Affected by persistently high inflation, the central bank has begun to take countermeasures such as

raising interest rates . Economist Russell Napier, who has long warned of a vicious cycle of inflation, argues that ``structurally elevated inflation and financial repression will continue for 15 to 20 years.'' We share our views on what we need to be prepared for.

Russell Napier: The world will experience a capex boom
https://themarket.ch/interview/russell-napier-the-world-will-experience-a-capex-boom-ld.7606

“For the past 40 years, we have grown accustomed to the idea that our economy is driven by the free market,” Napier said. We're not talking about a command economy or Marxism, we're talking about an economy where the government plays a big role in allocating capital, a system that prevailed from 1939 to 1979, nothing new. ” points out.

The main reason for such a change was simply that the debt level was simply too high. Total private and public sector debt in the US amounts to 290% of GDP, 371% in France, and over 250% in many other Western European countries, including Japan. Compared to the Great Recession of 2008, this debt level is far too high, Napier said.

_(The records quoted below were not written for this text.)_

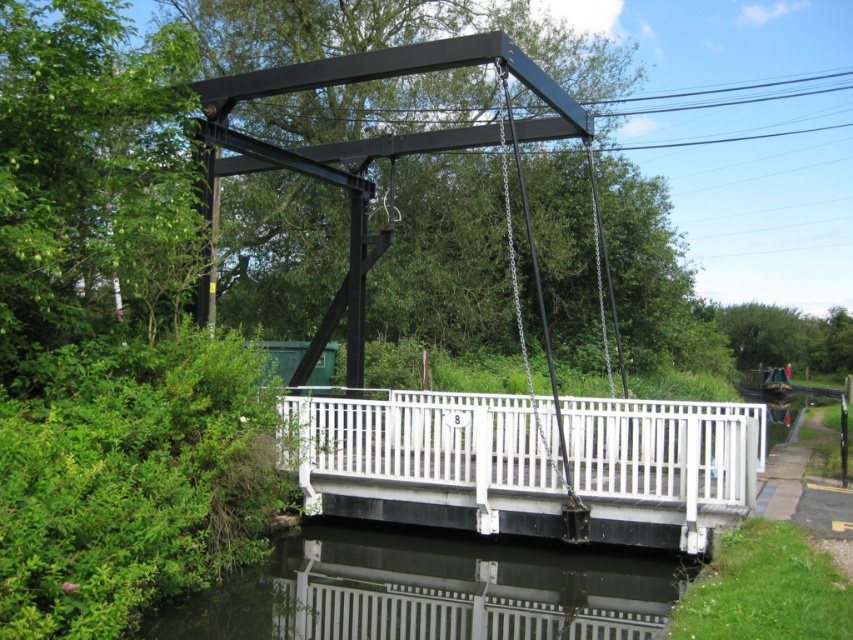
In the scene shown: Which is above, white painted wood bridge at center or transparent glass water at lower center?

white painted wood bridge at center

Is white painted wood bridge at center behind transparent glass water at lower center?

Yes, it is behind transparent glass water at lower center.

Which is behind, point (593, 529) or point (502, 566)?

Positioned behind is point (502, 566).

At what (x,y) coordinates should I click in order to perform the action: click on white painted wood bridge at center. Please return your answer as a coordinate pair (x, y). Looking at the image, I should click on (527, 461).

In 2008, when the Lehman Brothers collapsed, the global economy was on the verge of liquidation of debt due to deflation, and the entire system was in danger of collapsing. To address this, the ratio of private and public debt to GDP had to be lowered, and the easiest way to do that was to increase the growth rate of nominal GDP. This technique has been used for decades after World War II.

However, as of 2022, the crisis of system collapse is about to come again. ``I think the reason is that the power to control the creation of money has moved from the central bank to the government,'' Napier said. 'By providing a state guarantee, the government has effectively taken over the levers that control the creation of money, fueled by the Ukrainian-Russian war.' Although the policy was only a temporary emergency measure to deal with the pandemic, he argued that another emergency, the energy crisis, was occurring due to the overlapping wars.

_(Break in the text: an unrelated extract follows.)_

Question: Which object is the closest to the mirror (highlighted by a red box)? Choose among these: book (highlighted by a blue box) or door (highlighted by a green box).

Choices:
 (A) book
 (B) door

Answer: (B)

A combination of emergencies has prevented the government from backing out of these policies. Looking at statistics on bank loans to companies in the EU since February 2020, 40% of new loans in Germany are government-guaranteed bonds , 70% of new loans in France, and over 100% in Italy. increase.



Increased credit guarantees by directing governments how and where to make guaranteed loans to banks, directing investments where they want: energy, inequality projects, public investments to fight climate change You can, Napier said. By leading to more credit guarantees, or more money, the government can control the nominal growth of the economy, Napier said.

“Growing nominal GDP at such a structurally high rate of inflation has proven to be a way to get rid of high levels of debt. This is how we got rid of the debt, and of course no one says it publicly, and most politicians probably don't realize it, but higher inflation to boost nominal growth is the desired outcome here. Let's not forget that in many Western countries, the ratio of gross debt to GDP has been considerably higher even after World War II,' argued Napier.

Napier said he was convinced of the theory when he saw bank credit still expanding despite a significant slowdown in growth and even headed into recession. Banks with money will continue to lend and nominal GDP will continue to grow.The economy will not shrink in nominal terms.”



It has also been pointed out that 'stagflation', in which prices rise despite the recession, may occur. When it was pointed out that it was the same kind of stagflation that was seen in the Great Depression of the 1970s when oil occurred, Napier dismissed it as ``complete nonsense.'' ``Stagflation is a combination of high inflation and high unemployment, which is unlikely because unemployment is currently at a record low,'' he said.

Ben Carlson, who wrote a book on wealth management, investment, and financial markets, said, ``Stagflation is what the Federal Reserve is most concerned about. But the authorities have carefully studied the trends of the 1970s to avoid repeating the same mistakes: oil prices rose far less slowly and energy as a share of household budgets was much lower. ' and argued that a repeat of the 1970s inflation was unlikely.